After Texas experienced an uncharacteristically balmy Christmas Day, a massive blizzard struck the western half of the state. A dozen people died in the 48-hour-long storm that began Dec. 26, and the New York Times reported that a staggering 35,000 dairy cows were lost in the deluge.
But it was not the cold that killed most the cows. While some did freeze to death, it is likely that the majority starved to death. According to the Times, with snow drifts as high as 14 feet in some spots, many ranchers judged the trek to feed their herds to be impossible.
The Times reported that though farmers prepared as well as they could — layering extra bedding behind wind breaks, placing extra bales of hay in front of calf bungalows and in hutches where snow easily accumulates — many cows were buried alive in the storm.
Calves that had been nestled inside stalls starved when no one was able to reach them.
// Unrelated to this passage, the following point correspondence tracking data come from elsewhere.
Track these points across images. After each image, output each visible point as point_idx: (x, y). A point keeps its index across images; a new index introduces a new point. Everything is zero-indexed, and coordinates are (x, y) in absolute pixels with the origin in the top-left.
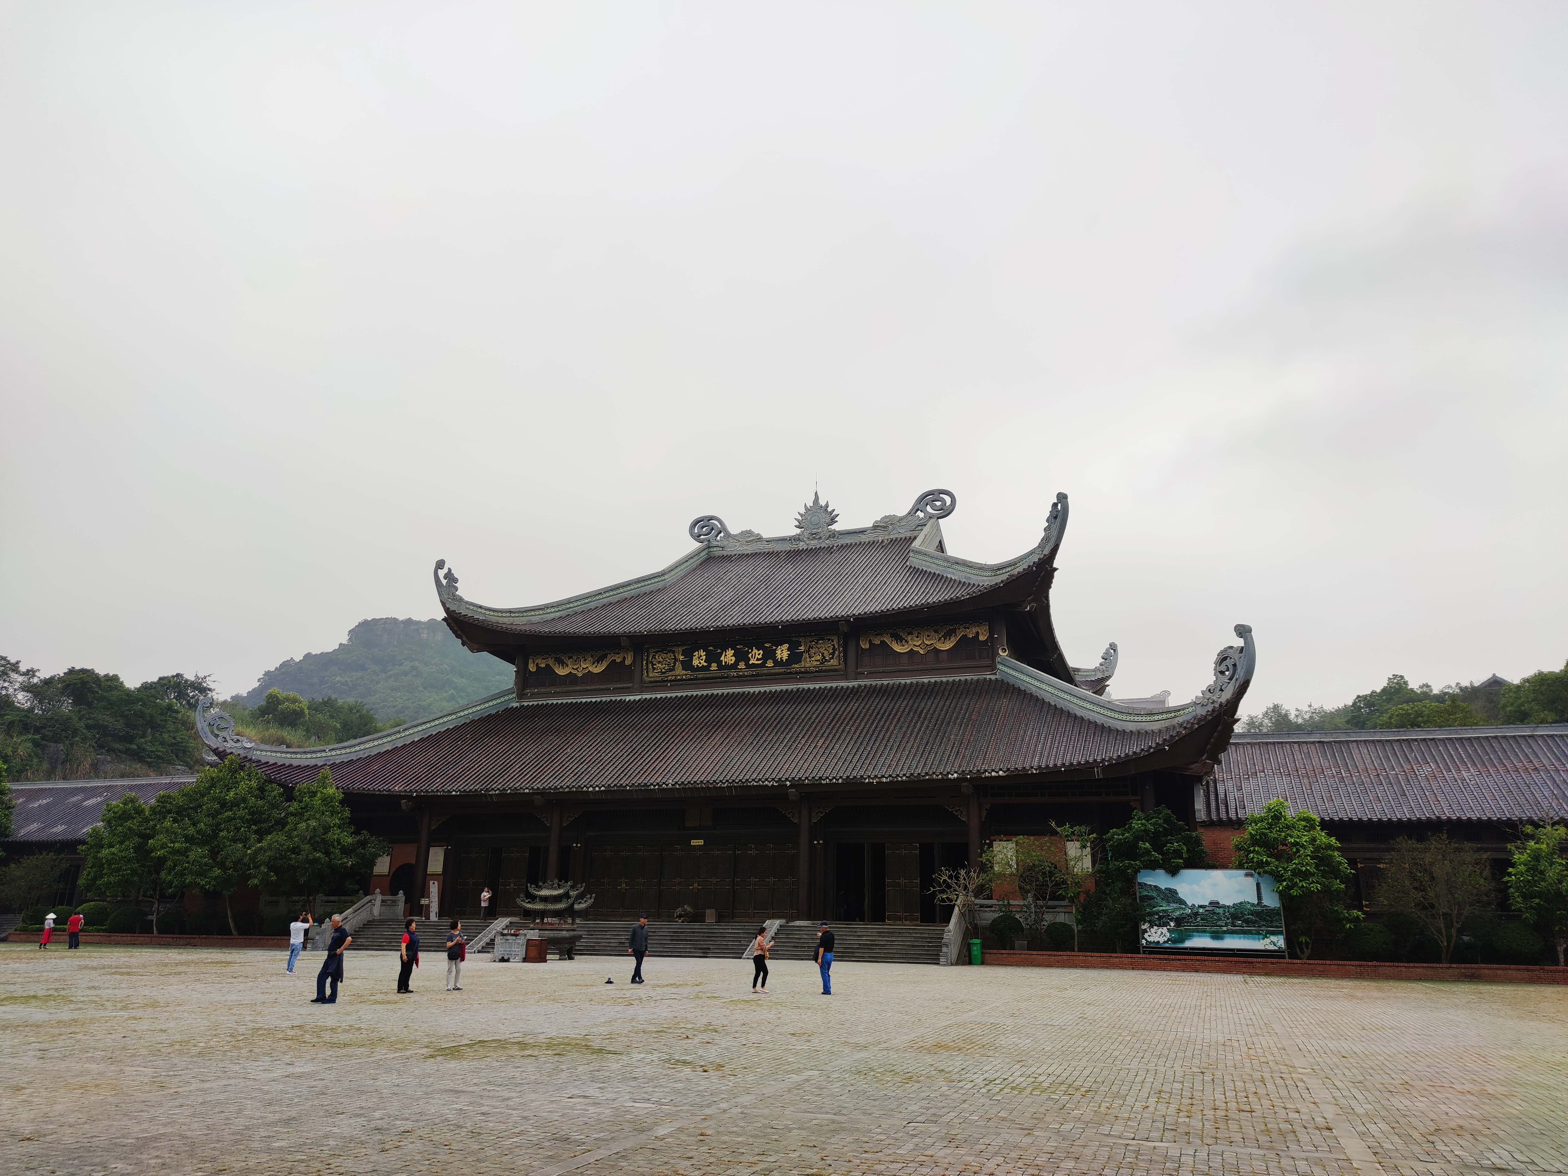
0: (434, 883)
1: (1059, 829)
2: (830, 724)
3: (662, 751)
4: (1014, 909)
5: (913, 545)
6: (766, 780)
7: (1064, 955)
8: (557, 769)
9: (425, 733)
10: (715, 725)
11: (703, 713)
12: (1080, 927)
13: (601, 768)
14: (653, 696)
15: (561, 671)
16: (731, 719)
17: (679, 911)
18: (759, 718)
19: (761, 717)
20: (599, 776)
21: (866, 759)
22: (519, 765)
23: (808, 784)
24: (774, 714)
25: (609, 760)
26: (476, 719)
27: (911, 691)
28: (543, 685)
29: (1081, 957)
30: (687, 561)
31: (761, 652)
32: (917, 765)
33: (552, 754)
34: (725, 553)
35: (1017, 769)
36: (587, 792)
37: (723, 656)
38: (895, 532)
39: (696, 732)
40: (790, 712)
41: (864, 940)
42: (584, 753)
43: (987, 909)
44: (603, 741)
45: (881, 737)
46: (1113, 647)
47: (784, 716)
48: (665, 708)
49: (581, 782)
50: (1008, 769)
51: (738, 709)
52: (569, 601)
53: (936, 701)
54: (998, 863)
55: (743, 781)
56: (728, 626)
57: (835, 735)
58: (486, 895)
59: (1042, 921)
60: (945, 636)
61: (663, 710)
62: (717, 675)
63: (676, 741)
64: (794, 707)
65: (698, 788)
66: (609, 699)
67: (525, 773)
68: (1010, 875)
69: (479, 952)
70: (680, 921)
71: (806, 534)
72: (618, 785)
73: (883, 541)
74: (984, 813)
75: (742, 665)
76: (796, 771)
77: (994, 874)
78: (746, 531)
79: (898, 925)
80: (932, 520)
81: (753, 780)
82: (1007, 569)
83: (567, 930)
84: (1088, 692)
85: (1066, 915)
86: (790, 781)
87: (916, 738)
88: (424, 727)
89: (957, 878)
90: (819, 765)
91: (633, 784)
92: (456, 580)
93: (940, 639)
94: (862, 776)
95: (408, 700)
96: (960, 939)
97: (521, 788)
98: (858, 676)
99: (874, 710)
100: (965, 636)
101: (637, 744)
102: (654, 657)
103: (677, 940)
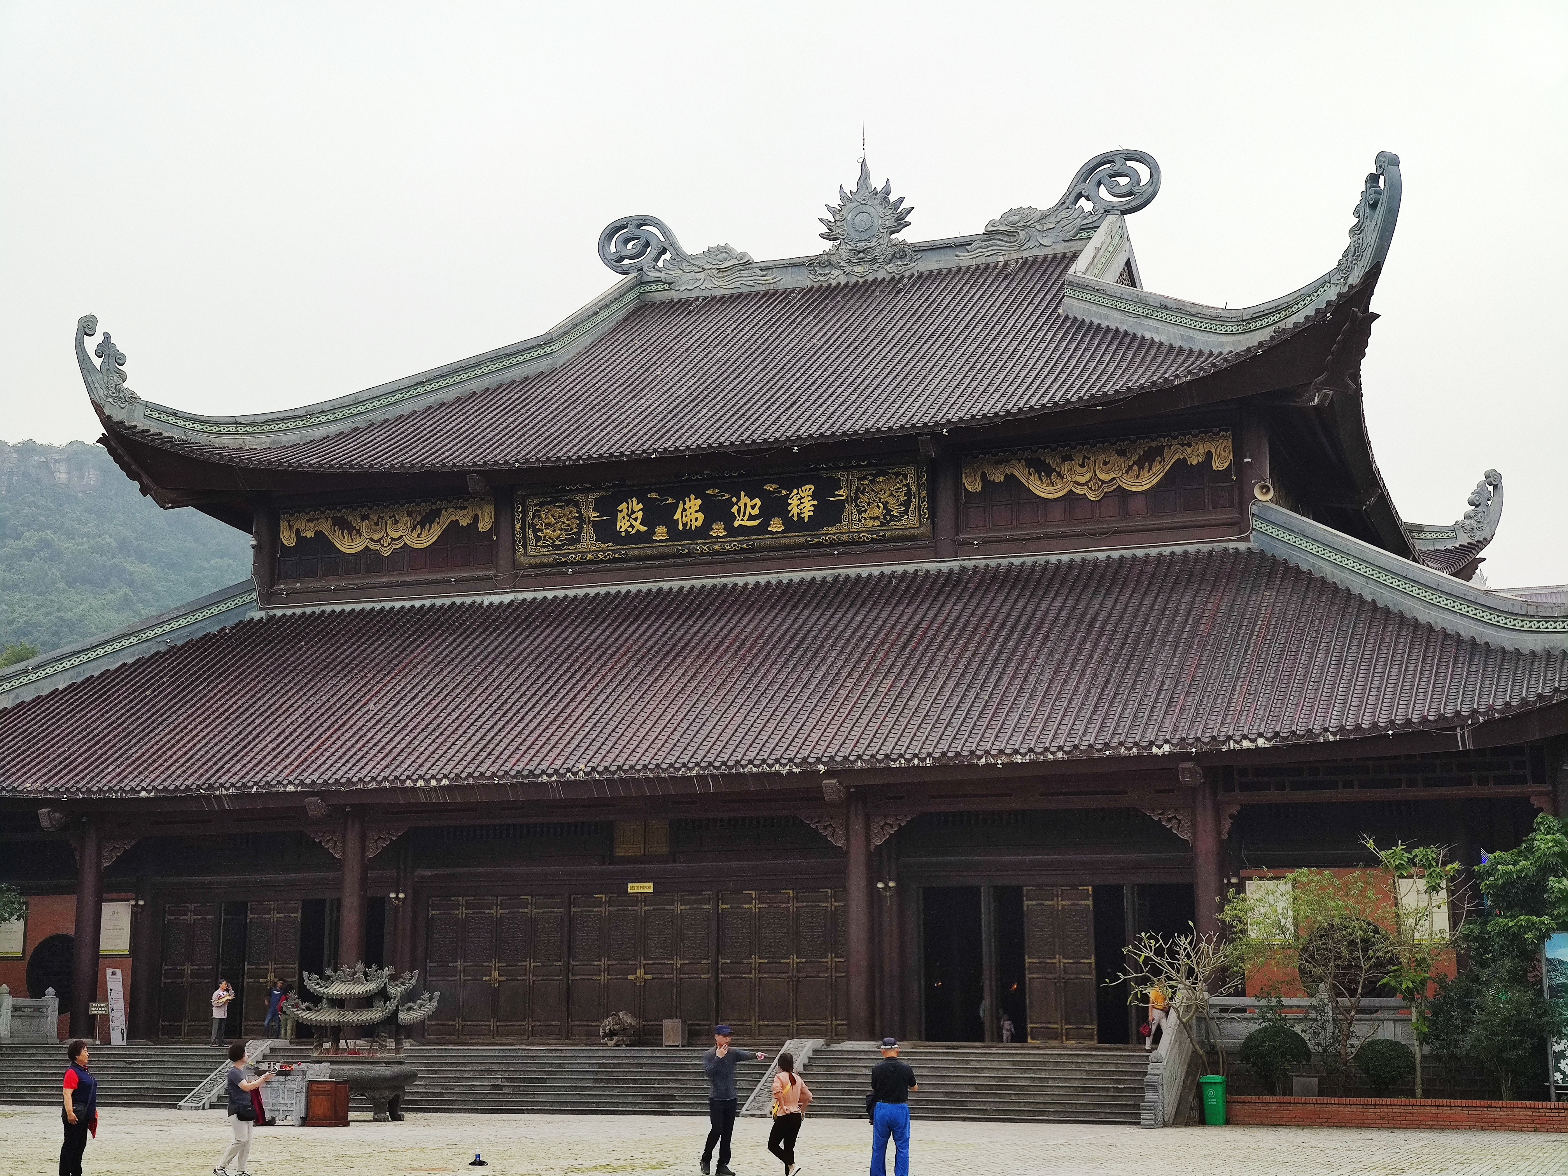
0: (114, 973)
1: (1382, 854)
2: (904, 648)
3: (562, 705)
4: (1289, 1016)
5: (1071, 271)
6: (777, 761)
7: (1394, 1104)
8: (349, 744)
9: (79, 675)
10: (668, 652)
11: (643, 629)
12: (1427, 1049)
13: (439, 741)
14: (539, 595)
15: (348, 546)
16: (701, 641)
17: (608, 1024)
18: (758, 638)
19: (761, 635)
20: (436, 756)
21: (979, 717)
22: (273, 735)
23: (862, 770)
24: (788, 629)
25: (454, 726)
26: (180, 643)
27: (1071, 578)
28: (311, 574)
29: (1429, 1107)
30: (596, 313)
31: (757, 501)
32: (1086, 727)
33: (338, 715)
34: (674, 295)
35: (1294, 733)
36: (414, 789)
37: (679, 511)
38: (1031, 244)
39: (630, 666)
40: (821, 624)
41: (985, 1078)
42: (404, 712)
43: (1235, 1015)
44: (441, 686)
45: (1010, 671)
46: (1493, 480)
47: (809, 632)
48: (565, 619)
49: (400, 770)
50: (1276, 734)
51: (713, 620)
52: (356, 401)
53: (1123, 598)
54: (1258, 924)
55: (730, 763)
56: (688, 448)
57: (914, 670)
58: (222, 995)
59: (1348, 1037)
60: (1140, 464)
61: (561, 622)
62: (667, 550)
63: (590, 686)
64: (828, 614)
65: (639, 779)
66: (448, 602)
67: (286, 752)
68: (1282, 947)
69: (212, 1106)
70: (612, 1043)
71: (845, 251)
72: (476, 774)
73: (1006, 264)
74: (1227, 823)
75: (718, 530)
76: (837, 743)
77: (1249, 945)
78: (718, 248)
79: (1053, 1048)
80: (1110, 218)
81: (750, 762)
82: (1271, 319)
83: (388, 1063)
84: (1440, 573)
85: (1398, 1025)
86: (824, 764)
87: (1084, 671)
88: (75, 661)
89: (1173, 954)
90: (884, 731)
91: (506, 773)
92: (120, 360)
93: (1130, 468)
94: (972, 753)
95: (37, 608)
96: (1180, 1075)
97: (279, 783)
98: (958, 549)
99: (994, 618)
100: (1181, 463)
101: (510, 691)
102: (536, 515)
103: (608, 1081)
Some farmers who tried to retrieve their animals got lost and disoriented among the heavy blankets of white enveloping their own land.
Earlier reports estimated the cattle death toll to be about 15,000, but as farmers began to discover more cows and calves in the melting snow, the death toll surged to more than 35,000, or about 10 percent of dairy cows in the entire region.
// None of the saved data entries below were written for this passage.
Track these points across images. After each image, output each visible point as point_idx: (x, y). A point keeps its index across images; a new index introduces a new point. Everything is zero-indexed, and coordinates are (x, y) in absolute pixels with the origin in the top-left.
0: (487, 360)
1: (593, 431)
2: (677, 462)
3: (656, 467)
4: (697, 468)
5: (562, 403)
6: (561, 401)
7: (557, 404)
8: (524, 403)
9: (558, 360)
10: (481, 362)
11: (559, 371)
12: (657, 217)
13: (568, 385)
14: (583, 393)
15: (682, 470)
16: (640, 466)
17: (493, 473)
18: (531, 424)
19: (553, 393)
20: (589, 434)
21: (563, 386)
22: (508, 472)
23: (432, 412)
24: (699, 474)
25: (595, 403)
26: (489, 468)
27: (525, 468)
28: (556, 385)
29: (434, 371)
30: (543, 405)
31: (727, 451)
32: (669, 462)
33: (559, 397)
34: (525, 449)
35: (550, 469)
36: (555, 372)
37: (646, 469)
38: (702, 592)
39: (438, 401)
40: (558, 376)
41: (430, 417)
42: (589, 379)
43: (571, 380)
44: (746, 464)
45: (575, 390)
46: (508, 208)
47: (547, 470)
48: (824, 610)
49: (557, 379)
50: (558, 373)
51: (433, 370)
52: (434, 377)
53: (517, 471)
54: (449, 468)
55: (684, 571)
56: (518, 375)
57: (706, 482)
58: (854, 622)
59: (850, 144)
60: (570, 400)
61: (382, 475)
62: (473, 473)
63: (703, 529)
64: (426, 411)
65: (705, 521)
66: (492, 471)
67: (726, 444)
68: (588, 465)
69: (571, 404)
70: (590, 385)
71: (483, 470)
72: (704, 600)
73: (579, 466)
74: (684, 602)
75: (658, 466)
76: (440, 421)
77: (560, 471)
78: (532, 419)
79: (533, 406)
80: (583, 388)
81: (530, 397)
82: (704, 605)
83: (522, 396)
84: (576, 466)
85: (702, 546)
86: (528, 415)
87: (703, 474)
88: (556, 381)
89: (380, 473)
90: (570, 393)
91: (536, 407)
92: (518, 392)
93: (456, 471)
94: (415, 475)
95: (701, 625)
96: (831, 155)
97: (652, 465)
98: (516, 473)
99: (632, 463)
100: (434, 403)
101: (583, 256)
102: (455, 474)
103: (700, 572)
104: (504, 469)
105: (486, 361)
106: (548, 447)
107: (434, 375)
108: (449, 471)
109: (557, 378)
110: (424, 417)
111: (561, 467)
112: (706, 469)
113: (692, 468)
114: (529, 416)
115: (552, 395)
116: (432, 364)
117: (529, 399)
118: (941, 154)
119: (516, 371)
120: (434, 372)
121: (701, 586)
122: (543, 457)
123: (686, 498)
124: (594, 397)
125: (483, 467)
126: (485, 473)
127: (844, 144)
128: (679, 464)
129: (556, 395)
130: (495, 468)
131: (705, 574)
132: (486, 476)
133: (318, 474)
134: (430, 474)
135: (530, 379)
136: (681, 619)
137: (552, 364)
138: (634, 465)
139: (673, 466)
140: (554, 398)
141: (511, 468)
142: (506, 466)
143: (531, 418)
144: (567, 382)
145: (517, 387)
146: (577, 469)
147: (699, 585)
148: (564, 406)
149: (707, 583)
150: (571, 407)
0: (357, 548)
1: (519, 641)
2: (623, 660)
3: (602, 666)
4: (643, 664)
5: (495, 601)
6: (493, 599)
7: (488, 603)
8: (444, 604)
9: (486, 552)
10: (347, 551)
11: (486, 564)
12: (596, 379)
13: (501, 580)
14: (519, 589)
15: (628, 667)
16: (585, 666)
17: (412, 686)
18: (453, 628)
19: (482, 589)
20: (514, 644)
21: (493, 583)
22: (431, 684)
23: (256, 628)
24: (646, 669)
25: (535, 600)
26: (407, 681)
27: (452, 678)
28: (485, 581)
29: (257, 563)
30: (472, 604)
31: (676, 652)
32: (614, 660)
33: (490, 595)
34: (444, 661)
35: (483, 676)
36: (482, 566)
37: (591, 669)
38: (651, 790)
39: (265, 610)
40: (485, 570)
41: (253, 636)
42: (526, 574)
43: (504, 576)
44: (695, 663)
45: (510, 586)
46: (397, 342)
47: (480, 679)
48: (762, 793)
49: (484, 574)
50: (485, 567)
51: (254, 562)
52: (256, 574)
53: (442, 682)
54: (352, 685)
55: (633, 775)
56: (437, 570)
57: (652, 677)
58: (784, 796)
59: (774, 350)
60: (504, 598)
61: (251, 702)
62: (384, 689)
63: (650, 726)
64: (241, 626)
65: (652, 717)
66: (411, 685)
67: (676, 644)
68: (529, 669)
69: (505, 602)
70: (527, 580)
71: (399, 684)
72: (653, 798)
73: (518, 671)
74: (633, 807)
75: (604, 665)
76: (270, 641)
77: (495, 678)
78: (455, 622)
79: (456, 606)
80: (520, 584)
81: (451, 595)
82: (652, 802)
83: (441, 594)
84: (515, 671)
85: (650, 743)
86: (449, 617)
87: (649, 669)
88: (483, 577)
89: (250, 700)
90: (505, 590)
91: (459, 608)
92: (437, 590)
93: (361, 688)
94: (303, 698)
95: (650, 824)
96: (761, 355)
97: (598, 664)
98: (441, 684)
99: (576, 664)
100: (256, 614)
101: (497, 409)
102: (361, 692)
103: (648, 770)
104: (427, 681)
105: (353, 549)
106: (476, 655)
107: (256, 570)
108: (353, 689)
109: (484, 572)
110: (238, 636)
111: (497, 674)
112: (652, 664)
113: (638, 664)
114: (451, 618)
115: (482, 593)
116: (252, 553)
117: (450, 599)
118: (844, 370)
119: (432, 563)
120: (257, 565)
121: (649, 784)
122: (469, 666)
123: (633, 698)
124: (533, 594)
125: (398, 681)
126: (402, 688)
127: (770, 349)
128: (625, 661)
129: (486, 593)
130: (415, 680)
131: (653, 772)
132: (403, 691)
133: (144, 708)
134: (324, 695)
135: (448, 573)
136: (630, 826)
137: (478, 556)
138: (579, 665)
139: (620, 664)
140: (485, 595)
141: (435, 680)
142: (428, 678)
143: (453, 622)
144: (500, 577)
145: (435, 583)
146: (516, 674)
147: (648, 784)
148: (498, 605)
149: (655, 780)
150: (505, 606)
The major problem that remains, aside from the enduring financial blow farmers now face, is the task of disposing of the dead cows. Since the cattle have been raised for dairy and not meat, the carcasses will likely be delivered to a rendering plant to be made into feed for other animals.
The cows that survived will likely produce less milk after not being milked for a few days in a row, but according to agricultural economist David Anderson from Texas A&M University, consumers should not expect a noticeable increase in the prices of milk or other dairy products as there is an ample supply.
The striking level of animal carnage brought to light a concerning factor regarding the welfare of outdoor farm animals. Dairy cows graze outdoors year-round but can be kept in barns during severe weather like that of El Niño.